Please format the stretch of lines from the start through the line containing "## 🚀 **Tính năng chính**" as a JSON list of strings, one string per line, leaving out blank lines.
+++ Data listing +++
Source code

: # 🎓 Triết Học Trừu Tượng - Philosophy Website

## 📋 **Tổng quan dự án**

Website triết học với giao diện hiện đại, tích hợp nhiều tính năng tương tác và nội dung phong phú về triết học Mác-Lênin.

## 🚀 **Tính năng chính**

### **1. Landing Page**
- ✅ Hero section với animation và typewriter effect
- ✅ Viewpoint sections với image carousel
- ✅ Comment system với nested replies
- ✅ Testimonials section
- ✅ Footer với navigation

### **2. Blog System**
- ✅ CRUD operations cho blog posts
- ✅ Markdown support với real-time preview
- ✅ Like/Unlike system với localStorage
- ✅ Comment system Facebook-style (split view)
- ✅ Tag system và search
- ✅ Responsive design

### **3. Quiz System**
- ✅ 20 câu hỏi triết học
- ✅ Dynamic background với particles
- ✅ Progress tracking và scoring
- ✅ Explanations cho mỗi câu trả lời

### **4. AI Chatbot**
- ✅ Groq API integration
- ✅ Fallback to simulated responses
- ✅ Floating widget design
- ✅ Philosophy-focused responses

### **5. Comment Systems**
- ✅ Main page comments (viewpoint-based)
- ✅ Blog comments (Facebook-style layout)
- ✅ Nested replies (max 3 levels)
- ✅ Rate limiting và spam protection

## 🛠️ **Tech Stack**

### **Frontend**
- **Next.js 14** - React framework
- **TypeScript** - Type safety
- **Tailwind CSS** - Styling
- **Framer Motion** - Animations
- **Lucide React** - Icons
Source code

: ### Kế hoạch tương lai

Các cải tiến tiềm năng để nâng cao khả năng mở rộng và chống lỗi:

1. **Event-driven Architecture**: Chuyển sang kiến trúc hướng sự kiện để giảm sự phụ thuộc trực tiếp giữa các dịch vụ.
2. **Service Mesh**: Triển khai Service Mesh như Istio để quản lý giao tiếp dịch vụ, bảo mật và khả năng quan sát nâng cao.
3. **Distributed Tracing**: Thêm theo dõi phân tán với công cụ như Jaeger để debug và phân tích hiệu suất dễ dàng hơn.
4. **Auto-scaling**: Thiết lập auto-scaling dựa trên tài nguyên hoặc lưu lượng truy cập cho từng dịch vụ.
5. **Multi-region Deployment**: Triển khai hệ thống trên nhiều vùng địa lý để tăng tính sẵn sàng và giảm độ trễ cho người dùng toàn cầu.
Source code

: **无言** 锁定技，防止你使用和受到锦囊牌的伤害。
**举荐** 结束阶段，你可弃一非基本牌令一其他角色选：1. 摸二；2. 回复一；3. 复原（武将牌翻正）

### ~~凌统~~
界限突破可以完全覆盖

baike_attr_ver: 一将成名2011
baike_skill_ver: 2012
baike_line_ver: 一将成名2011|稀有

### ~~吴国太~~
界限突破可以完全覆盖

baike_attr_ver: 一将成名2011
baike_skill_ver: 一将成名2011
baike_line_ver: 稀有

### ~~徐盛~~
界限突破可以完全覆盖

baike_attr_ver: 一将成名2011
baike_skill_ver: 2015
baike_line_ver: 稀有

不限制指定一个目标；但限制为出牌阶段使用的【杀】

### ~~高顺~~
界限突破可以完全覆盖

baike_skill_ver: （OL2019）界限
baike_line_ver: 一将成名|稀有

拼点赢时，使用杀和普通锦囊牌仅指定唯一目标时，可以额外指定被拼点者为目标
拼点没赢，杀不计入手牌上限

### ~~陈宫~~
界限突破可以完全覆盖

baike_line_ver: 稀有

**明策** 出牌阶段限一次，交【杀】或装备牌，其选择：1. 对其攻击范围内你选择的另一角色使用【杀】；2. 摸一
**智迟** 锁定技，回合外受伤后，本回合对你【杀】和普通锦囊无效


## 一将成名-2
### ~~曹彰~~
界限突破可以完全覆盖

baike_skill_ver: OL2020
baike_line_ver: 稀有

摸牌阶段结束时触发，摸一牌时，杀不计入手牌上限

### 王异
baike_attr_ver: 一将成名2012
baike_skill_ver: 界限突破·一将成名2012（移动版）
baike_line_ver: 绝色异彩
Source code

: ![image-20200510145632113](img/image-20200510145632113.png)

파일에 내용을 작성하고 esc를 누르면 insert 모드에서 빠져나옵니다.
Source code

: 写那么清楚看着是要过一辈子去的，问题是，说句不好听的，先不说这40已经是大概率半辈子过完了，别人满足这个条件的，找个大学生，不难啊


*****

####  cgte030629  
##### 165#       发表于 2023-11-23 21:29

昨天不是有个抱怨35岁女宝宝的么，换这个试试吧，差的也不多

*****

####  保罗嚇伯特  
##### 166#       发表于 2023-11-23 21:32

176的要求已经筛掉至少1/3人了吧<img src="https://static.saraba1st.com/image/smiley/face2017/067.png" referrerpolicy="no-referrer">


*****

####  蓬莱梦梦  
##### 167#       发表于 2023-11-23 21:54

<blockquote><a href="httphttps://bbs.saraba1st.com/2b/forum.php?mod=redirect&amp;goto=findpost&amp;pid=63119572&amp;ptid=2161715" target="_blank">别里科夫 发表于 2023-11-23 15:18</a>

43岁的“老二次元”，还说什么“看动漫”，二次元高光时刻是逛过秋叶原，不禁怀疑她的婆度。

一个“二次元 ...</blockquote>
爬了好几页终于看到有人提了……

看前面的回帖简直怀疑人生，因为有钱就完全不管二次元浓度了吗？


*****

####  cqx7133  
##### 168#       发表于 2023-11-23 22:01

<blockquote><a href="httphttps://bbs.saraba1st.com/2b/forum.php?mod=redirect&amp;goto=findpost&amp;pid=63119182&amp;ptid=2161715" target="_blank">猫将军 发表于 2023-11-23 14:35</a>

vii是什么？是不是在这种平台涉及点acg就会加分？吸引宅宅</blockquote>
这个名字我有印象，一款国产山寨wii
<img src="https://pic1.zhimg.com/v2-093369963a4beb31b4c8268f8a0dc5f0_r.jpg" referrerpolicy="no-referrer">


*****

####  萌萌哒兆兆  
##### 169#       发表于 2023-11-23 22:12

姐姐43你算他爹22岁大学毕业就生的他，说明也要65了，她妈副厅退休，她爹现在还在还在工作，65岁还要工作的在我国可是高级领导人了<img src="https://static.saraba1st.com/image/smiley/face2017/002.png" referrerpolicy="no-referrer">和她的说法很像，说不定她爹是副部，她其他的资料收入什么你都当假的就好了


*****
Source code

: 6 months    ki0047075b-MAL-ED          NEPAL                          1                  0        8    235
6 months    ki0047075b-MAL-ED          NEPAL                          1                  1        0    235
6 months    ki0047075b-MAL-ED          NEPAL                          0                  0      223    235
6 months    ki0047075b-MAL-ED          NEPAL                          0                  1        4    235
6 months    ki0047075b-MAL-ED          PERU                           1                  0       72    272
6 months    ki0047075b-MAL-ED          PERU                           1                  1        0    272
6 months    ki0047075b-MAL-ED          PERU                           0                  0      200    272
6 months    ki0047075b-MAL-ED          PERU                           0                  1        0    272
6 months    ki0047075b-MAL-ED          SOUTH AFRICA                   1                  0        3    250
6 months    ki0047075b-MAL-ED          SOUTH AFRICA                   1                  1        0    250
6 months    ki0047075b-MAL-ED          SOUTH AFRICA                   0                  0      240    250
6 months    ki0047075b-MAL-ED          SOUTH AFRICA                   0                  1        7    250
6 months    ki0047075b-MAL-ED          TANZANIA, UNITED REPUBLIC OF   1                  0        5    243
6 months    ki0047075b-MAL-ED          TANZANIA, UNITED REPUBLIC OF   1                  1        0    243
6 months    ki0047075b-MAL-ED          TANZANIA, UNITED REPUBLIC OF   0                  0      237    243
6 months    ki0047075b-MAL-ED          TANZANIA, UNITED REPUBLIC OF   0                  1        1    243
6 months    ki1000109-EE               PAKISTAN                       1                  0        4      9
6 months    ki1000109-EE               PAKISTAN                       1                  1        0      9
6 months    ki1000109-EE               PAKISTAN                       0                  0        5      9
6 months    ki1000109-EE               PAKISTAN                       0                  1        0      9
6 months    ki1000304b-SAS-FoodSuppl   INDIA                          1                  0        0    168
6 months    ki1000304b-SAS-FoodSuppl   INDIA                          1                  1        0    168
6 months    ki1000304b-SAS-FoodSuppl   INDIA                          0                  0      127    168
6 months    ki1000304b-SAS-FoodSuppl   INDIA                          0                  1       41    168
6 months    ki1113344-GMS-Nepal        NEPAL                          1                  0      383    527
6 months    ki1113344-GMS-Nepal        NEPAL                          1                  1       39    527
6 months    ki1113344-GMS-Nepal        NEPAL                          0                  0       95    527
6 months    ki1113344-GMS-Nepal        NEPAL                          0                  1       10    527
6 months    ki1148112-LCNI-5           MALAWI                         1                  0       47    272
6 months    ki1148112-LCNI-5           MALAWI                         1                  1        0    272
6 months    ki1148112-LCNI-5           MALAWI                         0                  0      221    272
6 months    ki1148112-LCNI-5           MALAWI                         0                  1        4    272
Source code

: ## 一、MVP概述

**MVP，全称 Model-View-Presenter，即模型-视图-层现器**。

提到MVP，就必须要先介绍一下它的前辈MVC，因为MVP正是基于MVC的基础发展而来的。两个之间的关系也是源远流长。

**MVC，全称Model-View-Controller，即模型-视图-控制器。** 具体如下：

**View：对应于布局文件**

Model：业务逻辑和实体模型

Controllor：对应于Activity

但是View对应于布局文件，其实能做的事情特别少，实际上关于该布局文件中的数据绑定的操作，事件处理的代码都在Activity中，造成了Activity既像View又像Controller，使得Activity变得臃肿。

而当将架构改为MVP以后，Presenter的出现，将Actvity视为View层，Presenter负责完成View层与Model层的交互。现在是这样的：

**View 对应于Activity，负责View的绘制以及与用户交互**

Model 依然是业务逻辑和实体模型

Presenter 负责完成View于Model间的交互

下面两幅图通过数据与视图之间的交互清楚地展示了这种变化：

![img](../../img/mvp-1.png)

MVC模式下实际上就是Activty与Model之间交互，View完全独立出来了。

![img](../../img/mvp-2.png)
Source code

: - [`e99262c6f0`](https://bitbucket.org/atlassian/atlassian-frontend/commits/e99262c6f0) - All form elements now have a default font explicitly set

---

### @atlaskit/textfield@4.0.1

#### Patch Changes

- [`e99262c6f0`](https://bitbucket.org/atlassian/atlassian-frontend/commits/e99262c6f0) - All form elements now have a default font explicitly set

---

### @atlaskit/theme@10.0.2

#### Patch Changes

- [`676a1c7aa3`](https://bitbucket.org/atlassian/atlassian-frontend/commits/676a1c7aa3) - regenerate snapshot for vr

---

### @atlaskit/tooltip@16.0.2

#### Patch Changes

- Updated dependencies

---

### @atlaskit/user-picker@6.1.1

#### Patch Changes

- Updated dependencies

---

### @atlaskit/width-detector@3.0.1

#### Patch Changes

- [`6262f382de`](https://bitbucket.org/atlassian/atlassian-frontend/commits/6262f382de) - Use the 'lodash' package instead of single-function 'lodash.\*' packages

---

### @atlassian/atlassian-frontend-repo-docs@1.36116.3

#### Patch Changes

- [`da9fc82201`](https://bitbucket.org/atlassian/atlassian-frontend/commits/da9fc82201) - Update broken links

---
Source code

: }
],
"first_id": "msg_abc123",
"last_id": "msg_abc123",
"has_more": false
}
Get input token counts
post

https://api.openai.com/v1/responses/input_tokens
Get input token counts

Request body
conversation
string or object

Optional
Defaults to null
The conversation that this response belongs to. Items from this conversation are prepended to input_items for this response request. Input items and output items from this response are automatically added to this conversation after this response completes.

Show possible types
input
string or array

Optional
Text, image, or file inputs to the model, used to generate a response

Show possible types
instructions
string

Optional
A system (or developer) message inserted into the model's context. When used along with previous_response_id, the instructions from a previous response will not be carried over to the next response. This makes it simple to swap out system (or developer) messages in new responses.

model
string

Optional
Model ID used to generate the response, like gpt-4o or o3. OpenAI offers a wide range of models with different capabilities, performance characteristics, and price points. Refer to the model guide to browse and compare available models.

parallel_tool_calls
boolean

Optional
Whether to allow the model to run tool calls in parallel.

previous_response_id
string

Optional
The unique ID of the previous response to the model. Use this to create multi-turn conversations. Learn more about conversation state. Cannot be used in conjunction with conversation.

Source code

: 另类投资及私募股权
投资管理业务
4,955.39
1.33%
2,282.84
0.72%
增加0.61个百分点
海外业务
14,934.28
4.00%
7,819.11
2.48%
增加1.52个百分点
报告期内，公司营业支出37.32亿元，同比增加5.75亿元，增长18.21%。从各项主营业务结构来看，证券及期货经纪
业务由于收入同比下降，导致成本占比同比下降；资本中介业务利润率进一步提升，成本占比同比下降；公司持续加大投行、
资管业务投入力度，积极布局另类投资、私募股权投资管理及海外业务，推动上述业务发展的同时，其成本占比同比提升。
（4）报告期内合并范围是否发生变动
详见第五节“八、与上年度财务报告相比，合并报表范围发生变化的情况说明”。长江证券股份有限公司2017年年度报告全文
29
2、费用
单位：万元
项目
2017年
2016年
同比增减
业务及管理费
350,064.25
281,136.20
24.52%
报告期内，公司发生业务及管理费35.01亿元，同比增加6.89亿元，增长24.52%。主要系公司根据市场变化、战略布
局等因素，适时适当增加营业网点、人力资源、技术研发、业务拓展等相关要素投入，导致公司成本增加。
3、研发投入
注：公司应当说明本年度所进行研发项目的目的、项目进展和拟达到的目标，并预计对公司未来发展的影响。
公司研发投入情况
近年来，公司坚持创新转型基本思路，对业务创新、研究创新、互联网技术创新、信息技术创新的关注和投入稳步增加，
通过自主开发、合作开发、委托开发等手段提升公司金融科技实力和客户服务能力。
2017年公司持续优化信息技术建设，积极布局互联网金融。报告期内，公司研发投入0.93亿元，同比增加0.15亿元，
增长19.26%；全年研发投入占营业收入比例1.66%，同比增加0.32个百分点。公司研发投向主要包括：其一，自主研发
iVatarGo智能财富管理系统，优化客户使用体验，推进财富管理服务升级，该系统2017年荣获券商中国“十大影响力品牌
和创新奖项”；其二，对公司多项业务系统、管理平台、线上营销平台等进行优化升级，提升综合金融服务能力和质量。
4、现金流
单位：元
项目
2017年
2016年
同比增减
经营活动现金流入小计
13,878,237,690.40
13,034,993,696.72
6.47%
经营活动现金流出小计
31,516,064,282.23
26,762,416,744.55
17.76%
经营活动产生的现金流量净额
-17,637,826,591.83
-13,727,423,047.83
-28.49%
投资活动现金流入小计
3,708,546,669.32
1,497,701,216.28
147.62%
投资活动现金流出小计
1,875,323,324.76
+++
> **Result of this task**
[
  "Source code",
  ": # 🎓 Triết Học Trừu Tượng - Philosophy Website",
  "## 📋 **Tổng quan dự án**",
  "Website triết học với giao diện hiện đại, tích hợp nhiều tính năng tương tác và nội dung phong phú về triết học Mác-Lênin.",
  "## 🚀 **Tính năng chính**"
]